* WHAT TO PRODUCE: Copy the items starting at the line that contains "After each image, give" and continuing through the end of the items, changing "decimals" to "decimal places" and leaving everything else as it is. Omit the pictures from your answer.

* EXERCISE INPUT:
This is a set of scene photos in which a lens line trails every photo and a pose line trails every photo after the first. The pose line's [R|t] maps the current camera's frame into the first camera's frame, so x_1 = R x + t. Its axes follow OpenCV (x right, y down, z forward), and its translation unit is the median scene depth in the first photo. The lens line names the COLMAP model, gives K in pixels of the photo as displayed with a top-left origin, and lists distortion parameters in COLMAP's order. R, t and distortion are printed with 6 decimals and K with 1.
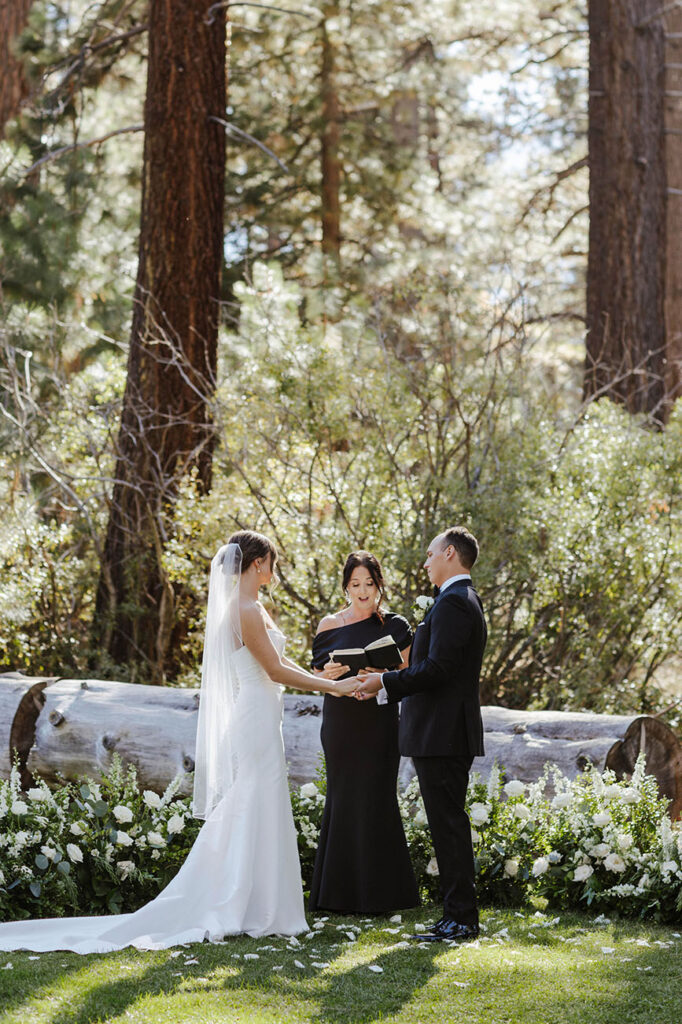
lens RADIAL K [[2652.4, 0, 341.0], [0, 2652.4, 512.0], [0, 0, 1]] dist [-0.041361, -0.339100]
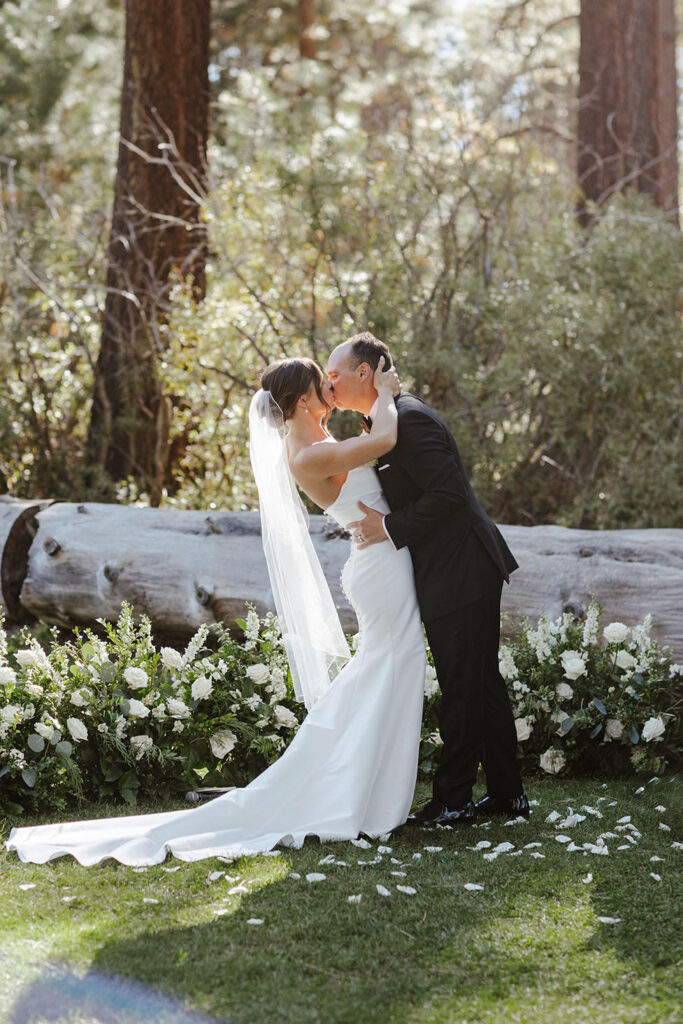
lens RADIAL K [[1962.5, 0, 341.5], [0, 1962.5, 512.0], [0, 0, 1]] dist [-0.028025, -0.100760]
pose [[0.999062, -0.023238, 0.036536, -0.033185], [0.020129, 0.996325, 0.083257, 0.012799], [-0.038336, -0.082443, 0.995858, 0.334930]]
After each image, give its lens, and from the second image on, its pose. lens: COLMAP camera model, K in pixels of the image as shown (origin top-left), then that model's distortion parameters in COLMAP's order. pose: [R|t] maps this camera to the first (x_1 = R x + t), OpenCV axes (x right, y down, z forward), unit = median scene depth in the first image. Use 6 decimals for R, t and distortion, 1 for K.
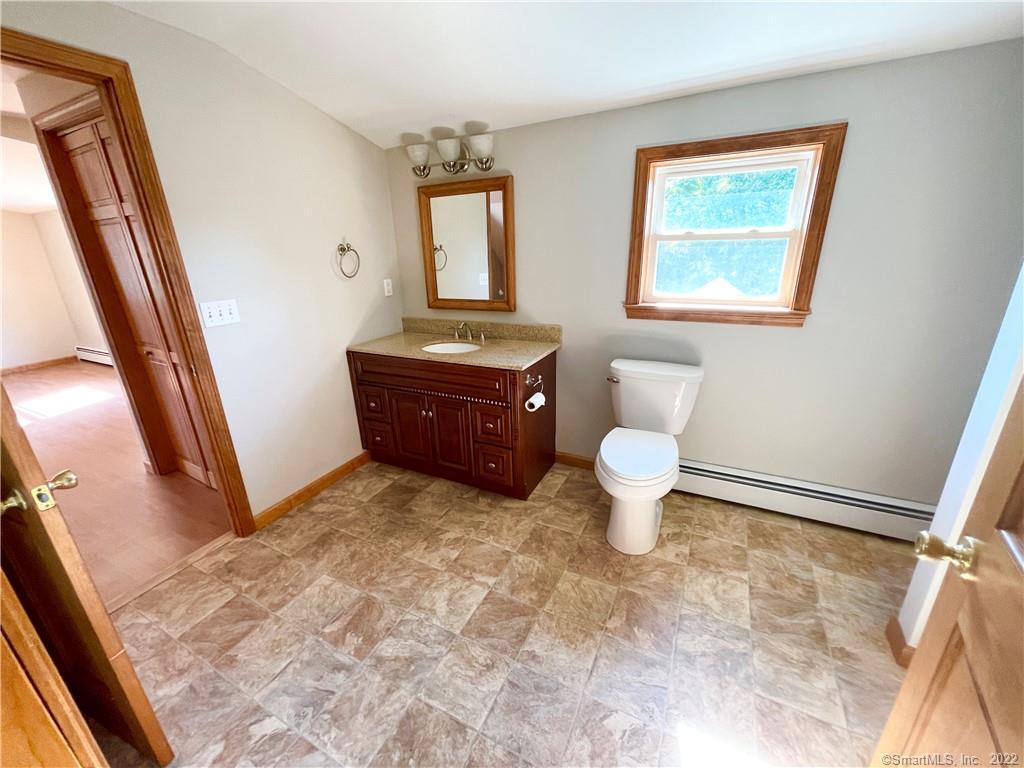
lens RADIAL K [[410.6, 0, 506.9], [0, 410.6, 384.5], [0, 0, 1]] dist [-0.002712, 0.000616]
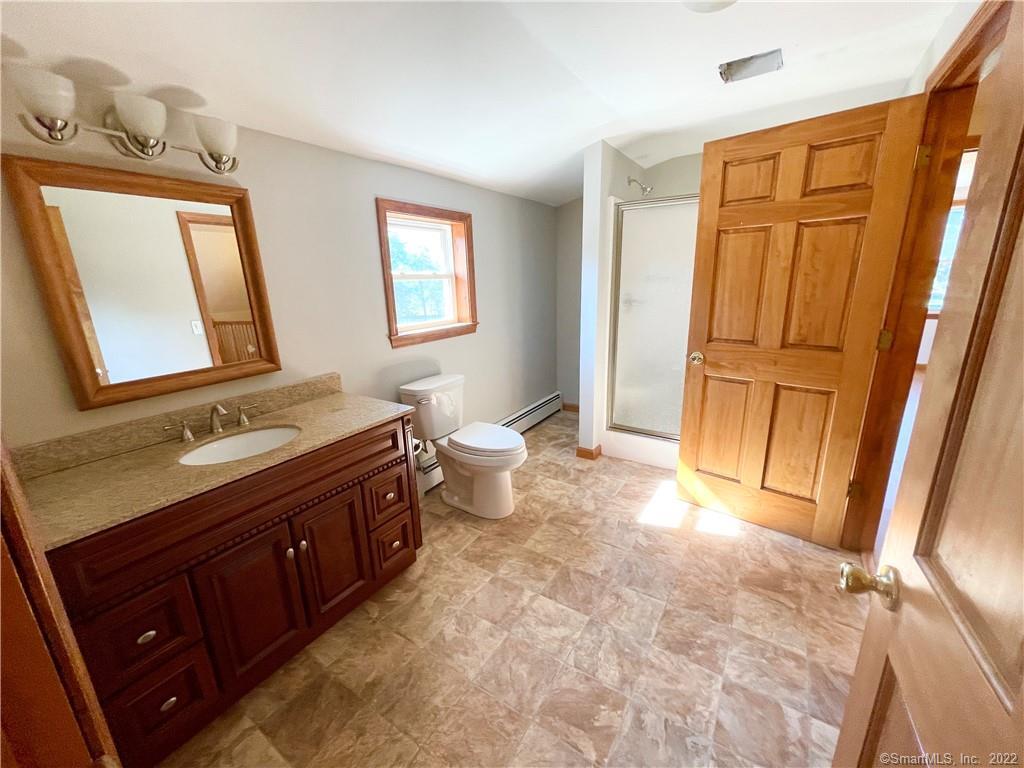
lens RADIAL K [[410.6, 0, 506.9], [0, 410.6, 384.5], [0, 0, 1]] dist [-0.002712, 0.000616]
pose [[0.110676, -0.221804, 0.968790, -1.003901], [0.344504, 0.922905, 0.171942, -0.215537], [-0.932238, 0.314722, 0.178556, 0.766841]]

* RESPONSE:
After each image, give its lens, and from the second image on, its pose. lens: COLMAP camera model, K in pixels of the image as shown (origin top-left), then that model's distortion parameters in COLMAP's order. pose: [R|t] maps this camera to the first (x_1 = R x + t), OpenCV axes (x right, y down, z forward), unit = median scene depth in the first image. Use 6 decimal places for R, t and distortion, 1 for K.
lens RADIAL K [[410.6, 0, 506.9], [0, 410.6, 384.5], [0, 0, 1]] dist [-0.002712, 0.000616]
lens RADIAL K [[410.6, 0, 506.9], [0, 410.6, 384.5], [0, 0, 1]] dist [-0.002712, 0.000616]
pose [[0.110676, -0.221804, 0.968790, -1.003901], [0.344504, 0.922905, 0.171942, -0.215537], [-0.932238, 0.314722, 0.178556, 0.766841]]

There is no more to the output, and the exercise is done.